EGU General Assembly 2020
© Author(s) 2020. This work is distributed under
the Creative Commons Attribution 4.0 License.

Tsunamigenesis Revisited

James Moore1, Judith Hubbard1,2, Raquel Felix2, Karen Lythgoe1, and Adam Switzer1,2
James Moore et al.
  • 1Earth Observatory of Singapore, Nanyang Technological University, Singapore, Singapore (
  • 2Asian School of the Environment, Nanyang Technological University, Singapore, Singapore

When modelling tsunamis and assessing tsunami hazard, it is frequently necessary to make simplifying assumptions in order to reduce the problem to one which is computationally tractable within a reasonable period of time. In this paper, we examine the key factors controlling the generation of the initial sea surface wave and present a series of clear and simple guidelines for real-world problems. We also provide number of computational resources (a tsunami loader) which may be utilised with existing tsunami propagation codes (e.g. COMCOT) to modify the initial sea-surface way, where necessary.
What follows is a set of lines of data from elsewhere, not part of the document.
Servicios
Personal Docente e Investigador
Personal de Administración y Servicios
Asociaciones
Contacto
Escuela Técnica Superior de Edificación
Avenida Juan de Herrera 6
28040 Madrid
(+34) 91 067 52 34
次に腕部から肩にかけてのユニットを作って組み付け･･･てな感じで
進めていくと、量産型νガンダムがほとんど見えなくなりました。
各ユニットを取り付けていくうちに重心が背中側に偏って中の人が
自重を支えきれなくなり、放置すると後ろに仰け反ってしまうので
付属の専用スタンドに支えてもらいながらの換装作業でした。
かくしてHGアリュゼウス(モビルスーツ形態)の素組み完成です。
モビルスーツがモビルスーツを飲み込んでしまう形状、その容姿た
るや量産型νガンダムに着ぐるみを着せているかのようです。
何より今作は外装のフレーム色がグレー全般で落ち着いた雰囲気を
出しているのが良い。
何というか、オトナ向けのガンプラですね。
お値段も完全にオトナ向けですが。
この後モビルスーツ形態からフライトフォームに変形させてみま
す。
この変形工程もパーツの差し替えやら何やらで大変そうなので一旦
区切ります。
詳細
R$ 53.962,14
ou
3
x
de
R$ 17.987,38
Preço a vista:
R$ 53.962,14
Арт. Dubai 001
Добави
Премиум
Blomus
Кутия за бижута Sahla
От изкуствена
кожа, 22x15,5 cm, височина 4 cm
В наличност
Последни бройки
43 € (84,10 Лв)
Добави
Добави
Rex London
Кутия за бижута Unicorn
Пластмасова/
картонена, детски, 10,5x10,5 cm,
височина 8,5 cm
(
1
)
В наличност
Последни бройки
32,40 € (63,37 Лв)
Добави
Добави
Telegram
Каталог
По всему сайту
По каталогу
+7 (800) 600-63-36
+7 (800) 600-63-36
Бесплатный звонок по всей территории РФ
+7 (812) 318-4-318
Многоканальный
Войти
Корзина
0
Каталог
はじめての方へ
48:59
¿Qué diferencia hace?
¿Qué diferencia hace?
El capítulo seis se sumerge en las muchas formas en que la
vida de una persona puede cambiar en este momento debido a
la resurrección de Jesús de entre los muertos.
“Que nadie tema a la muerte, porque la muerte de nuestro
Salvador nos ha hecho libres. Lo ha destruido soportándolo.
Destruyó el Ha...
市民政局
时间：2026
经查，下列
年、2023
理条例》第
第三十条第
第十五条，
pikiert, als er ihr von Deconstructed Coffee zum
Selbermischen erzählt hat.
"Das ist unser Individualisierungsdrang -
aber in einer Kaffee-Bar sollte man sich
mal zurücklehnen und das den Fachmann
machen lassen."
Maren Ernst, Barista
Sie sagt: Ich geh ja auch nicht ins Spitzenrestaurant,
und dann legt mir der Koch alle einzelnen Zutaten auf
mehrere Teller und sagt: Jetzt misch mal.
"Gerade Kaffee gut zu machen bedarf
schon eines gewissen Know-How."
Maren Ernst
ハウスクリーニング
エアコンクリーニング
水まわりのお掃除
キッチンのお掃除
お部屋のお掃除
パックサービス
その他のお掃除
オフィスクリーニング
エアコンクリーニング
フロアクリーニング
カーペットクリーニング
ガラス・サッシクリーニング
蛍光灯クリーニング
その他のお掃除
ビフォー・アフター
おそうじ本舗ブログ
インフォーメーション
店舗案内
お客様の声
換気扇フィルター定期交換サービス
Most tsunami modelling codes operate under the assumption that the initial sea surface wave is identical to the seafloor perturbation. Yet this is only true for large tsunami sources (Kajiura 1963). With our tsunami loader we model the tsunamigensis process and the formation of the initial sea-surface wave. Critically, the diffusive effect of the water column above the deforming seafloor is accurately addressed, which can result in a substantial decrease in the energy in the initial sea-surface wave.


For example, let us consider a rectangular uplifting patch on the seafloor, at a depth of 4km. For a 4x4km square patch, the diffusive effect will result in an energy reduction of 90%. Even if one of those dimensions is 100 times larger, such that we have a relatively large 400x4 km uplifting region, the energy reduction is still 70%. We find the shortest dimension of the uplifting patch provides a strong control on the energy of the initial sea-surface wave, and consequential tsunami. If we move to a 40x40 km square patch we find the reduction is now 20%, and 400x40 km patch is now a relatively modest, but non-negligible 12%.


We also include other effects such as the time-dependence of seafloor deformation, which also reduces the potential tsunami energy, and horizontal advection of topography, which conversely increases the potential tsunami energy, in our analysis of the tsunamigenesis process. Currently implemented for fault sources, we are working to include landslide and volcanic sources.

How to cite: Moore, J., Hubbard, J., Felix, R., Lythgoe, K., and Switzer, A.: Tsunamigenesis Revisited, EGU General Assembly 2020, Online, 4–8 May 2020, EGU2020-21113,, 2020

This abstract will not be presented.